Are you using straight extraction or GOD installs? If the latter I would not worry about it (GOD installs are effectively just a bunch of larger files) as it will do little.
If doing extraction I still wonder about how effective it might be but I am not sure as I do not know how the disc read API functions and the more generalised things play off each other and how this translates to defrag programs. This being said you can always go the other way and move everything off the drive (so as to end up with a bunch of free space) and then move it back- most things should be written sequentially upon return of the data and thus you have a defragged drive (all defrag programs do is take data and shuffle around the drive (possibly with a stop over in memory) to make it all line up).
Not to mention even a slow hard drive is far slower than the DVD drive (they stopped at 12x I believe- thinking some of the older hacked DVD firmwares that let you pick slower speeds) which translates as about 16 megabytes a second or about half of a USB drive (let us not start a debate as to seek time, protocol overhead and whatnot) and probably even more for a sata drive.

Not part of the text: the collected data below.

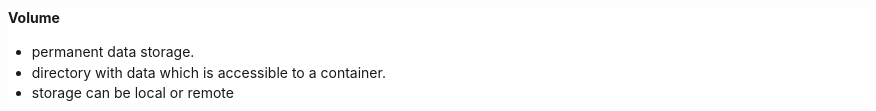 **Volume**

- permanent data storage.
- directory with data which is accessible to a container.
- storage can be local or remote
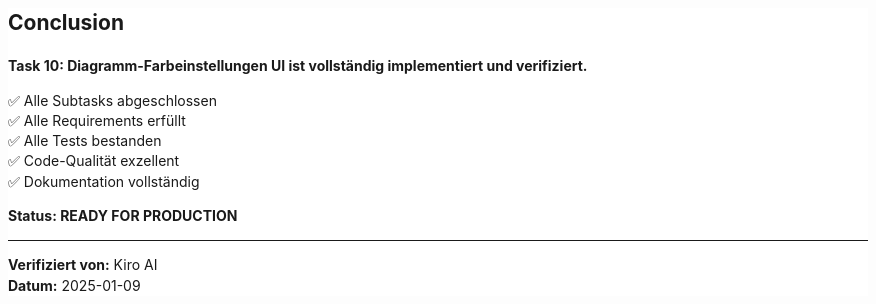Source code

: 
## Conclusion

**Task 10: Diagramm-Farbeinstellungen UI ist vollständig implementiert und verifiziert.**

✅ Alle Subtasks abgeschlossen  
✅ Alle Requirements erfüllt  
✅ Alle Tests bestanden  
✅ Code-Qualität exzellent  
✅ Dokumentation vollständig  

**Status: READY FOR PRODUCTION**

---

**Verifiziert von:** Kiro AI  
**Datum:** 2025-01-09
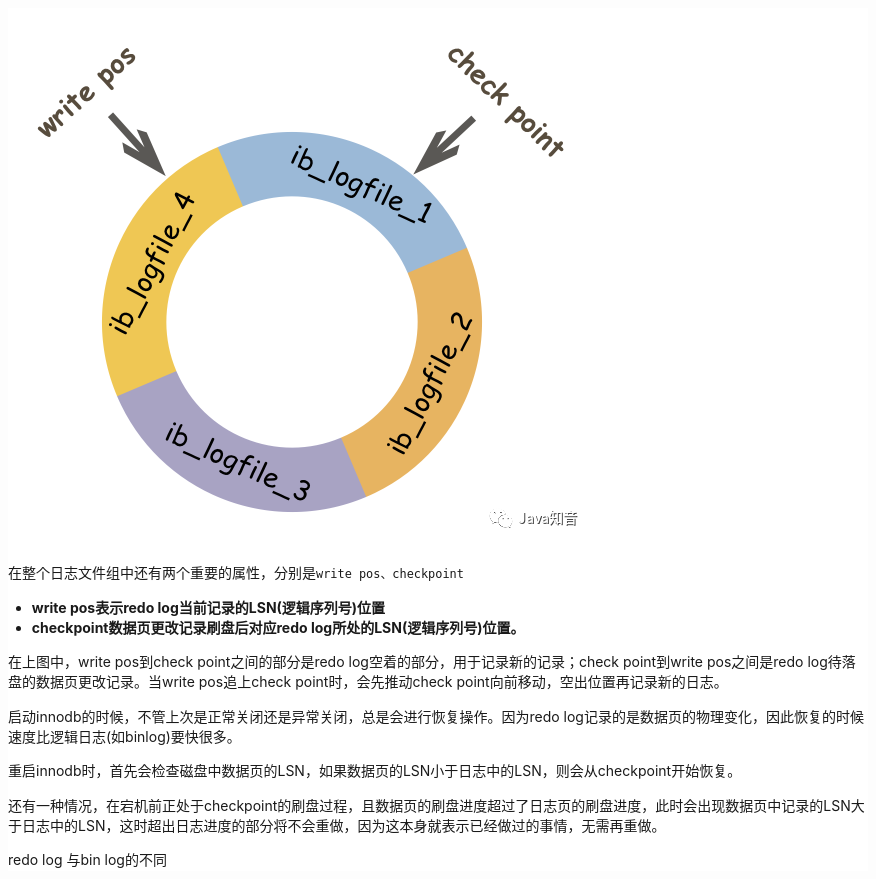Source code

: 

![img](img/mysql高级/v2-6db2466f157a91021b28f70adbe79791_720w.jpg)





在整个日志文件组中还有两个重要的属性，分别是`write pos、checkpoint`

- **write pos表示redo log当前记录的LSN(逻辑序列号)位置**
- **checkpoint数据页更改记录刷盘后对应redo log所处的LSN(逻辑序列号)位置。**



在上图中，write pos到check point之间的部分是redo log空着的部分，用于记录新的记录；check point到write pos之间是redo log待落盘的数据页更改记录。当write pos追上check point时，会先推动check point向前移动，空出位置再记录新的日志。

启动innodb的时候，不管上次是正常关闭还是异常关闭，总是会进行恢复操作。因为redo log记录的是数据页的物理变化，因此恢复的时候速度比逻辑日志(如binlog)要快很多。

重启innodb时，首先会检查磁盘中数据页的LSN，如果数据页的LSN小于日志中的LSN，则会从checkpoint开始恢复。

还有一种情况，在宕机前正处于checkpoint的刷盘过程，且数据页的刷盘进度超过了日志页的刷盘进度，此时会出现数据页中记录的LSN大于日志中的LSN，这时超出日志进度的部分将不会重做，因为这本身就表示已经做过的事情，无需再重做。



redo log 与bin log的不同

Also "lot of stuff"- if you have just deleted things as they returned or just added files to the thing without deleting and adding new files then chances are it is not even that fragmented.
Indeed these days unless I am lumped with an older 5400 rpm drive or trying to improve some database driven program or do the PC game bit I do not even bother defragging machines when cleaning them up (even then it is file specific and maybe a spin on the windows/program files directories).